■ WORK TASK: Should a line in the entries below contain "mirror", return that line.

■ WORKING DATA:
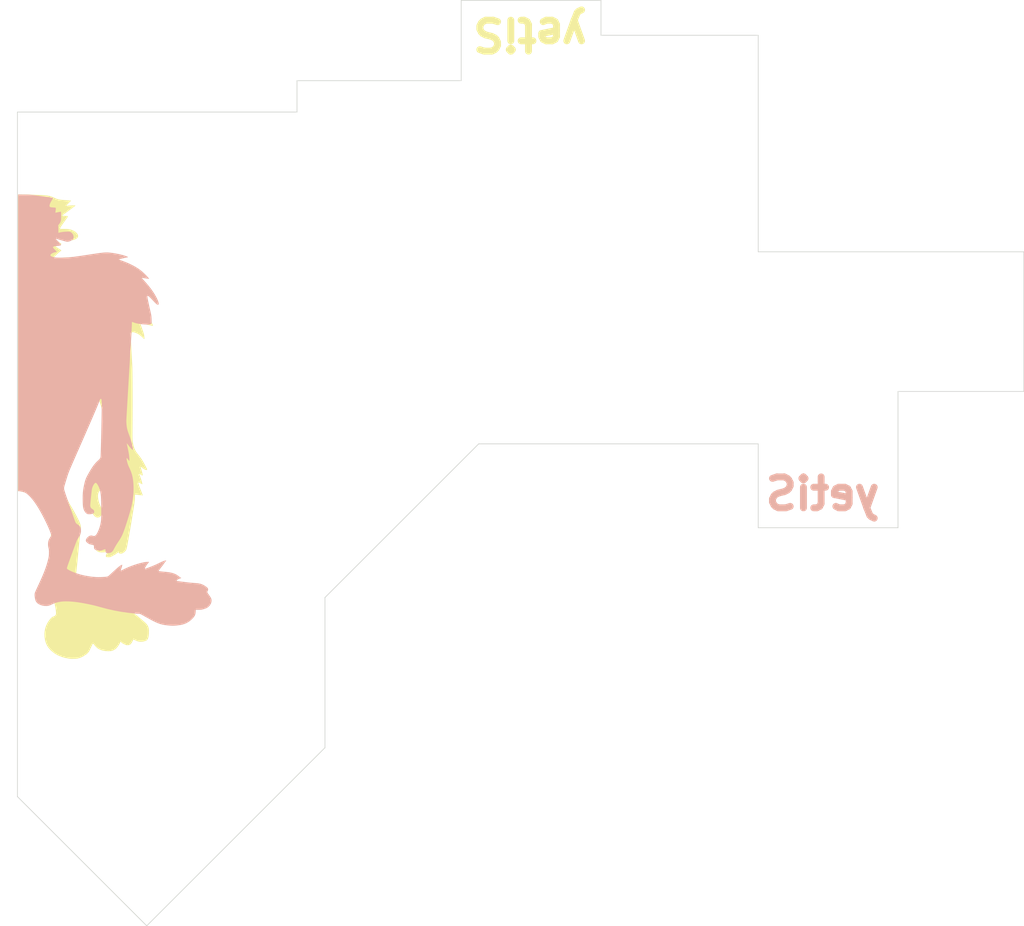
<source format=kicad_pcb>
(kicad_pcb (version 20221018) (generator pcbnew)

  (general
    (thickness 1.6)
  )

  (paper "A4")
  (layers
    (0 "F.Cu" signal)
    (31 "B.Cu" signal)
    (32 "B.Adhes" user "B.Adhesive")
    (33 "F.Adhes" user "F.Adhesive")
    (34 "B.Paste" user)
    (35 "F.Paste" user)
    (36 "B.SilkS" user "B.Silkscreen")
    (37 "F.SilkS" user "F.Silkscreen")
    (38 "B.Mask" user)
    (39 "F.Mask" user)
    (40 "Dwgs.User" user "User.Drawings")
    (41 "Cmts.User" user "User.Comments")
    (42 "Eco1.User" user "User.Eco1")
    (43 "Eco2.User" user "User.Eco2")
    (44 "Edge.Cuts" user)
    (45 "Margin" user)
    (46 "B.CrtYd" user "B.Courtyard")
    (47 "F.CrtYd" user "F.Courtyard")
    (48 "B.Fab" user)
    (49 "F.Fab" user)
    (50 "User.1" user)
    (51 "User.2" user)
    (52 "User.3" user)
    (53 "User.4" user)
    (54 "User.5" user)
    (55 "User.6" user)
    (56 "User.7" user)
    (57 "User.8" user)
    (58 "User.9" user)
  )

  (setup
    (pad_to_mask_clearance 0)
    (pcbplotparams
      (layerselection 0x00010fc_ffffffff)
      (plot_on_all_layers_selection 0x0000000_00000000)
      (disableapertmacros false)
      (usegerberextensions true)
      (usegerberattributes false)
      (usegerberadvancedattributes false)
      (creategerberjobfile false)
      (dashed_line_dash_ratio 12.000000)
      (dashed_line_gap_ratio 3.000000)
      (svgprecision 6)
      (plotframeref false)
      (viasonmask false)
      (mode 1)
      (useauxorigin false)
      (hpglpennumber 1)
      (hpglpenspeed 20)
      (hpglpendiameter 15.000000)
      (dxfpolygonmode true)
      (dxfimperialunits true)
      (dxfusepcbnewfont true)
      (psnegative false)
      (psa4output false)
      (plotreference true)
      (plotvalue true)
      (plotinvisibletext false)
      (sketchpadsonfab false)
      (subtractmaskfromsilk true)
      (outputformat 1)
      (mirror false)
      (drillshape 0)
      (scaleselection 1)
      (outputdirectory "/home/mountain/Projects/keyboard/yeti/pcb/gerber")
    )
  )

  (net 0 "")

  (footprint "art:yeti_split_right" (layer "F.Cu") (at 80.772 91.44))

  (footprint "MountingHole:MountingHole_2.2mm_M2_ISO7380" (layer "F.Cu") (at 96.52 131.826))

  (footprint "MountingHole:MountingHole_2.2mm_M2_ISO7380" (layer "F.Cu") (at 124.46 60.706))

  (footprint "MountingHole:MountingHole_2.2mm_M2_ISO7380" (layer "F.Cu") (at 145.796 86.36))

  (footprint "art:yeti_split_left" (layer "F.Cu") (at 83.1596 91.44))

  (footprint "MountingHole:MountingHole_2.2mm_M2_ISO7380" (layer "F.Cu") (at 169.164 57.15))

  (footprint "MountingHole:MountingHole_2.2mm_M2_ISO7380" (layer "F.Cu") (at 189.992 74.676))

  (gr_line (start 167.894 30.988) (end 147.574 30.988)
    (stroke (width 0.1) (type solid)) (layer "Edge.Cuts") (tstamp 1fd89db5-4bd8-48e5-ba2e-c3d1afd34611))
  (gr_line (start 190.754 95.504) (end 190.754 107.696)
    (stroke (width 0.1) (type solid)) (layer "Edge.Cuts") (tstamp 210bfd3e-8895-4612-84cd-7d79c7a19220))
  (gr_line (start 147.574 30.988) (end 147.574 42.672)
    (stroke (width 0.1) (type solid)) (layer "Edge.Cuts") (tstamp 2983ef40-072e-4d4c-931a-128312ae4991))
  (gr_line (start 127.762 139.7) (end 127.762 117.856)
    (stroke (width 0.1) (type solid)) (layer "Edge.Cuts") (tstamp 434fb7b1-596a-4931-b28c-e05ca1365600))
  (gr_line (start 147.574 42.672) (end 123.698 42.672)
    (stroke (width 0.1) (type solid)) (layer "Edge.Cuts") (tstamp 4e8fb1fb-fd76-4960-9f42-9353fa74e844))
  (gr_line (start 83.058 47.244) (end 83.058 146.812)
    (stroke (width 0.1) (type solid)) (layer "Edge.Cuts") (tstamp 6914c1f7-24b8-4c70-b5b9-8c99701dbabc))
  (gr_line (start 123.698 42.672) (end 123.698 47.244)
    (stroke (width 0.1) (type solid)) (layer "Edge.Cuts") (tstamp 78594487-da11-4dc2-b818-db1ac3a83c95))
  (gr_line (start 190.754 107.696) (end 211.074 107.696)
    (stroke (width 0.1) (type solid)) (layer "Edge.Cuts") (tstamp 8f75442f-6e2a-406f-bfa8-db06b484de5b))
  (gr_line (start 229.362 87.884) (end 211.074 87.884)
    (stroke (width 0.1) (type default)) (layer "Edge.Cuts") (tstamp 98d51464-6535-494d-bbac-1978bcf9fcf1))
  (gr_line (start 229.362 87.884) (end 229.362 67.564)
    (stroke (width 0.1) (type solid)) (layer "Edge.Cuts") (tstamp 9e6b1f93-d193-4fab-970f-4f1200a2f17c))
  (gr_line (start 123.698 47.244) (end 83.058 47.244)
    (stroke (width 0.1) (type solid)) (layer "Edge.Cuts") (tstamp a5b9edc5-eef4-4f18-b826-836bd912b9a6))
  (gr_line (start 101.854 165.608) (end 127.762 139.7)
    (stroke (width 0.1) (type solid)) (layer "Edge.Cuts") (tstamp a8d43a13-e4f3-4e65-b8aa-f86541606de5))
  (gr_line (start 127.762 117.856) (end 150.114 95.504)
    (stroke (width 0.1) (type solid)) (layer "Edge.Cuts") (tstamp aee214a5-4270-4182-aefe-8d0de909924e))
  (gr_line (start 83.058 146.812) (end 101.854 165.608)
    (stroke (width 0.1) (type solid)) (layer "Edge.Cuts") (tstamp b62c0bac-c889-48bd-88c8-c683a5aad0cf))
  (gr_line (start 229.362 67.564) (end 190.754 67.564)
    (stroke (width 0.1) (type solid)) (layer "Edge.Cuts") (tstamp b9f93f06-e858-4477-84fd-e094d93c0c21))
  (gr_line (start 150.114 95.504) (end 190.754 95.504)
    (stroke (width 0.1) (type solid)) (layer "Edge.Cuts") (tstamp baaffdd0-b365-488a-9fde-d22cd87809e7))
  (gr_line (start 167.894 30.988) (end 167.894 36.068)
    (stroke (width 0.1) (type solid)) (layer "Edge.Cuts") (tstamp d62e3724-db1c-412e-93c6-3468d8688c2a))
  (gr_line (start 190.754 67.564) (end 190.754 36.068)
    (stroke (width 0.1) (type solid)) (layer "Edge.Cuts") (tstamp e0c94449-e8ee-40ed-a12a-6d4ca76c37b8))
  (gr_line (start 190.754 36.068) (end 167.894 36.068)
    (stroke (width 0.1) (type solid)) (layer "Edge.Cuts") (tstamp f4fe4918-e3ba-4a80-89f2-1f7dadcc06c3))
  (gr_line (start 211.074 87.884) (end 211.074 107.696)
    (stroke (width 0.1) (type default)) (layer "Edge.Cuts") (tstamp fe1d2b7c-e67e-4e94-92bb-a12e2afc3b33))
  (gr_text "yetiS" (at 208.915 105.41) (layer "B.SilkS") (tstamp 399e42fe-d8dd-4dc0-88fb-073c224da7e0)
    (effects (font (size 4.5 4.5) (thickness 1) bold) (justify left bottom mirror))
  )
  (gr_text "yetiS" (at 166.37 33.274 180) (layer "F.SilkS") (tstamp bf65b8f1-e694-43c4-a79c-a5fdb8b8b668)
    (effects (font (size 4.5 4.5) (thickness 1) bold) (justify left bottom))
  )

)

</source>
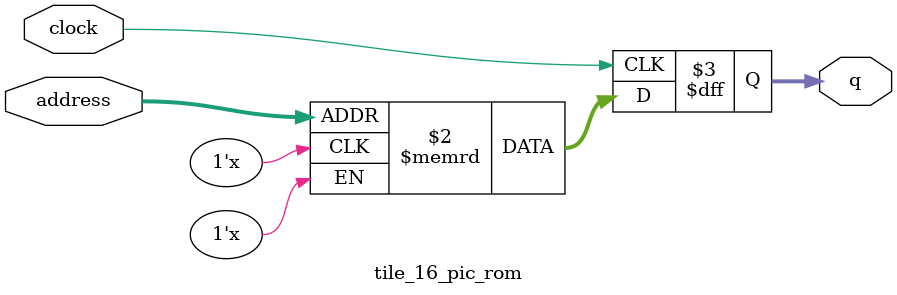
<source format=sv>
module tile_16_pic_rom (
	input logic clock,
	input logic [11:0] address,
	output logic [4:0] q
);

logic [4:0] memory [0:3071] /* synthesis ram_init_file = "./16 tile drawing/16 tile drawing.mif" */;

always_ff @ (posedge clock) begin
	q <= memory[address];
end

endmodule

</source>
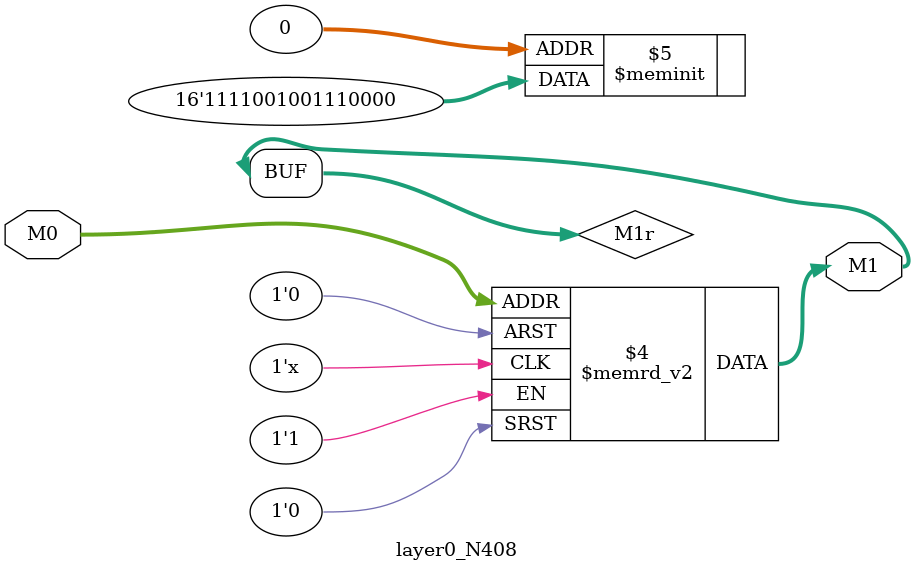
<source format=v>
module layer0_N408 ( input [2:0] M0, output [1:0] M1 );

	(*rom_style = "distributed" *) reg [1:0] M1r;
	assign M1 = M1r;
	always @ (M0) begin
		case (M0)
			3'b000: M1r = 2'b00;
			3'b100: M1r = 2'b10;
			3'b010: M1r = 2'b11;
			3'b110: M1r = 2'b11;
			3'b001: M1r = 2'b00;
			3'b101: M1r = 2'b00;
			3'b011: M1r = 2'b01;
			3'b111: M1r = 2'b11;

		endcase
	end
endmodule

</source>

■ EXERCISE OUTPUT:
      (mirror false)
    (effects (font (size 4.5 4.5) (thickness 1) bold) (justify left bottom mirror))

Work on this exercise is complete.